* Exercise set:
[A] In the gambrel roof thread, shorten the paragraph beginning "I have a gambrel roof." and keep its main facts. A short list is fine.
[B] According to the gambrel roof thread, what did the roofers fail to put in at the transition edge?
[C] Carry on the gambrel roof thread from its last line.

* Reading text:
▬▬▬▬▬▬
# gambrel roof leaking



## Rfactor (Apr 21, 2011)

I have a gambrel roof. At the transition slopes (from 4/12 to 20/12 pitch) I have a leak. I just recently had the roof reshingled. The old ripped off and new felt as welll as shingles. They did not put in any flashing on the transition edge and that's where the leak seems to start. How would I go about repairing this? My first thoughts are: to tear off the first row of shingles above the transition edge, then cut the felt and wedge my way up under the felt with tin flashing. And bring the flashing down on top of the first row of shingles after the transition slope. Any help! I am having a problem with this one!


----------



## seeyou (Dec 12, 2008)

Rfactor said:


> I have a gambrel roof. At the transition slopes (from 4/12 to 20/12 pitch) I have a leak. I just recently had the roof reshingled. The old ripped off and new felt as welll as shingles. They did not put in any flashing on the transition edge and that's where the leak seems to start. How would I go about repairing this? My first thoughts are: to tear off the first row of shingles above the transition edge, then cut the felt and wedge my way up under the felt with tin flashing. And bring the flashing down on top of the first row of shingles after the transition slope. Any help! I am having a problem with this one!
▬▬▬▬▬▬
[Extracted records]
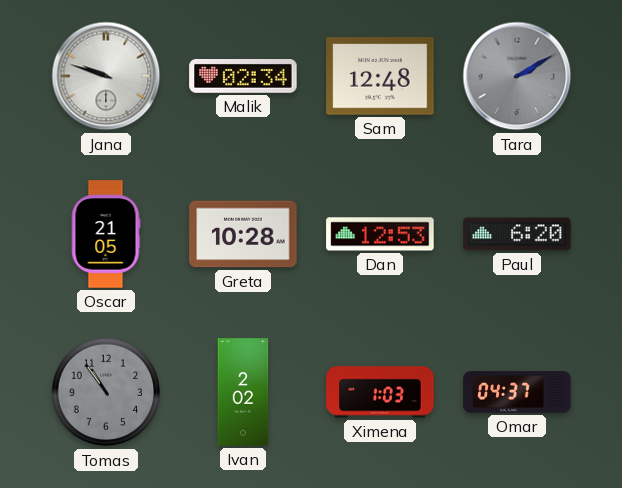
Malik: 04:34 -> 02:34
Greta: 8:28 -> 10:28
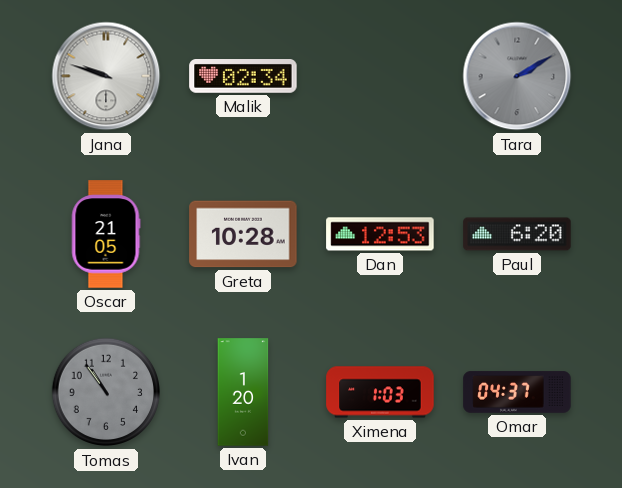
Sam: 12:48 -> none
Ivan: 2:02 -> 1:20
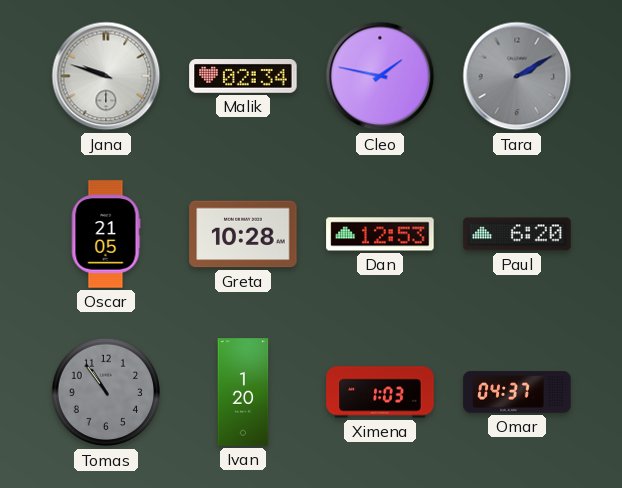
Cleo: none -> 1:47
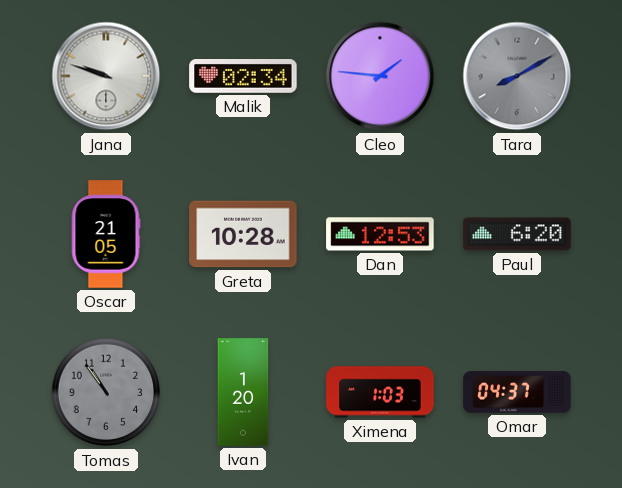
Cleo: 1:47 -> 1:46
Tara: 2:10 -> 8:10
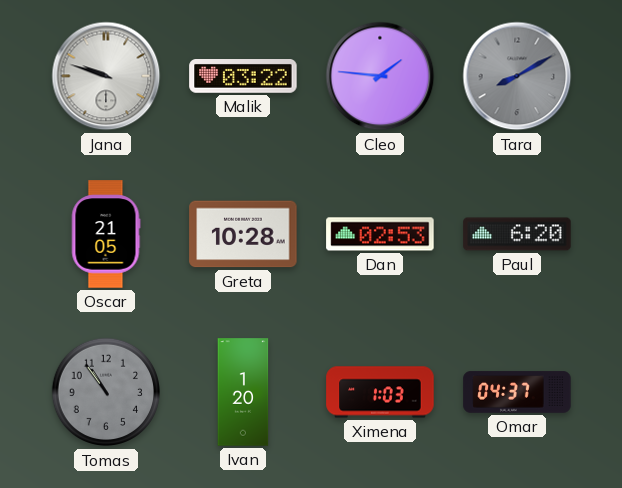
Malik: 02:34 -> 03:22
Dan: 12:53 -> 02:53
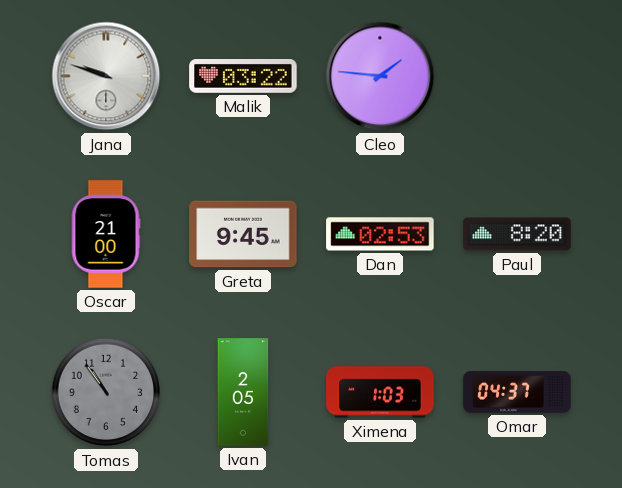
Tara: 8:10 -> none
Oscar: 21:05 -> 21:00
Greta: 10:28 -> 9:45
Paul: 6:20 -> 8:20
Ivan: 1:20 -> 2:05
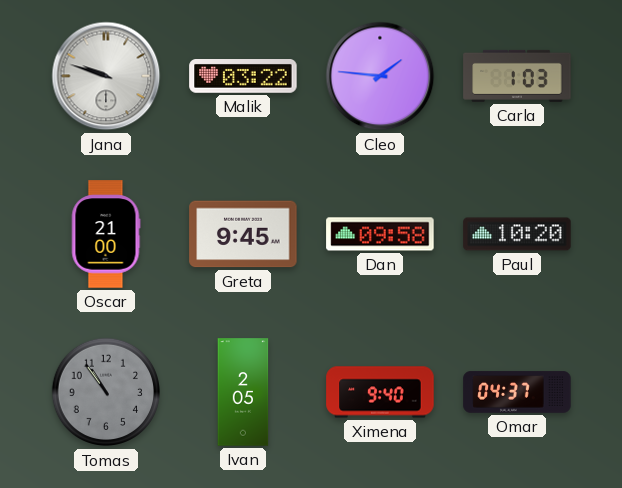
Carla: none -> 1:03
Dan: 02:53 -> 09:58
Paul: 8:20 -> 10:20
Ximena: 1:03 -> 9:40
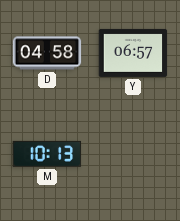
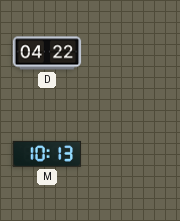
D: 04:58 -> 04:22
Y: 06:57 -> none
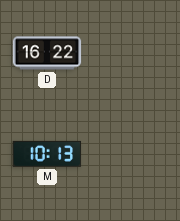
D: 04:22 -> 16:22
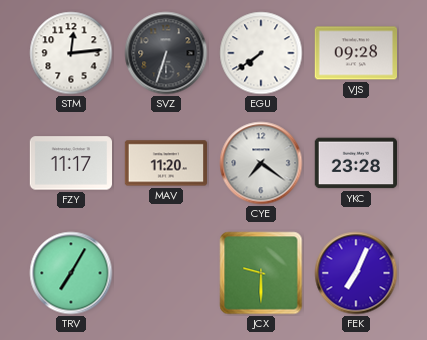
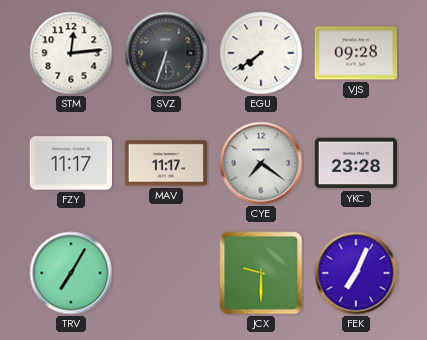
MAV: 11:20 -> 11:17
▬▬▬▬▬▬
* Expected responses:
[A]
- The roof is a gambrel with a leak at the transition between the 4/12 and 20/12 pitches.
- It was recently reshingled: the old roofing came off, and new felt and shingles went on.
- No flashing was installed at the transition edge, where the leak seems to start.
- The proposed fix is to remove the first row of shingles above the transition edge, cut the felt, and slide tin flashing up under it.
- The flashing would then come down over the first row of shingles below the transition.

[B] They did not put in any flashing.

[C]
You've got it figured out, except it seems like the roofers that didn't do it right ought to be the ones doing it.


----------



## myfourseasons (Apr 25, 2011)

Start repair with a thin-bladed pry bar, lifting the sealed edges of undamaged neighboring shingles so can pull out the broken ones. Carefully bend back the good shingles along the top of the damaged area, scratch out the remains of any dead shingles. Pull all visible nails. You should be left with the damaged area now completely free of bad shingles.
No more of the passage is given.